Indeed, the fact that Turkish scholars and some politicians can pronounce the term ‘Kurd’ in public discourses and conduct conferences on the Kurds is a positive step toward recognizing the existence of more than fifteen million people inside Turkey. However, the large gap between the political promises and the reality has discredited the reform effort.

Had the Turkish government implemented durable reforms that recognize Kurdish political rights, then perhaps real negotiations could have been taken place between Kurdish leaders from Turkey and the state. Had the Turkish military establishment ceased terrorizing innocent civilians in the Kurdistan Region,  orrectly managed the 2005 bombing affair in Semdinli, and legalized Kurdish political parties, then perhaps the PKK may not have gained mass support from Kurds across Kurdistan, who now have access to satellite  channels, newspapers, and journals revealing the actualities of state repression against Kurds in Turkey.

Even then, the Turkish government has ignored numerous opportunities to negotiate peacefully with the PKK. Following Ocalan’s capture the PKK proposed various ceasefires, all of which have been rebuffed by the Turkish state. The delegation of PKK leaders and rank and file members that surrendered themselves in Turkey as a sign of good will have been arrested, and remain in Turkish prisons. The PKK has also asked for an honorable way of disbanding their forces by applying the Turkish law of ‘active redemption’ designed for guerilla activists. However, this law has been refused to the PKK, while applied instead to Islamic fundamentalists and ‘deep state’ members involved in organized crime.

This is why the PKK issue cannot be settled by military operations in the mountains of Qandil. President Barzani’s discourse in the Parliament last week, as well as the numerous television debates and newspaper articles about the PKK, represent the opinion of the vast majority of Iraqi Kurds; that the PKK is not a terrorist group and a political solution to the Kurdish problem in Turkey is a mandatory component of positive Turkish-Iraqi Kurdish relations.
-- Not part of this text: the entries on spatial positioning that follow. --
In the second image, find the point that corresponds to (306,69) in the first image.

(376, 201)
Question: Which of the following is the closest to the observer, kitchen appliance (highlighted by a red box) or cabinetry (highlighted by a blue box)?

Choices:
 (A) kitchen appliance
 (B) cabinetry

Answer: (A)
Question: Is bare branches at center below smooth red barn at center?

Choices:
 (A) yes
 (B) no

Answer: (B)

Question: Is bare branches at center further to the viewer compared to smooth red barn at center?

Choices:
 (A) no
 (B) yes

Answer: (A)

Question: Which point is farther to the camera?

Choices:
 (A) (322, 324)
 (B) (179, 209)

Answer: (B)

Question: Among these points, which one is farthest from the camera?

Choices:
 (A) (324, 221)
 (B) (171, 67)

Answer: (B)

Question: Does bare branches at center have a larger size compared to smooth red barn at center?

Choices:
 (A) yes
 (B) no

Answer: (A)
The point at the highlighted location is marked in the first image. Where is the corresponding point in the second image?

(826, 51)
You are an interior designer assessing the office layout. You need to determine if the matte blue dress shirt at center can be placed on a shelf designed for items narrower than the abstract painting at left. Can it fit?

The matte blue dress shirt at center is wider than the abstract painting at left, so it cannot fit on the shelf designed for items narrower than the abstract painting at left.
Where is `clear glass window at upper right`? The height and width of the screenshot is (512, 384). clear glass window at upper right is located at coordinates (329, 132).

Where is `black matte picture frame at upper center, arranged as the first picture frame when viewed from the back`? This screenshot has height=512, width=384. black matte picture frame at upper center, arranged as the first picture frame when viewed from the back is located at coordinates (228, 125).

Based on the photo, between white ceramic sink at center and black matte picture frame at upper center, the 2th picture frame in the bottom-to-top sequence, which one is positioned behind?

A real resolution requires political negotiation and a commitment to resolving the Kurdish problem in Turkey, as well as those interconnected Kurdish problems across borders.

The greater fear is not the destabilization of another part of Iraq, but the larger Kurdistan region extending to Turkey, Iran, and Syria.

Denise Natali is an honorary fellow at the Institute for Arab and Islamic Studies, Exeter University, and is currently teaching at the University of Kurdistan-Hawler, Department of Politics and International Relations.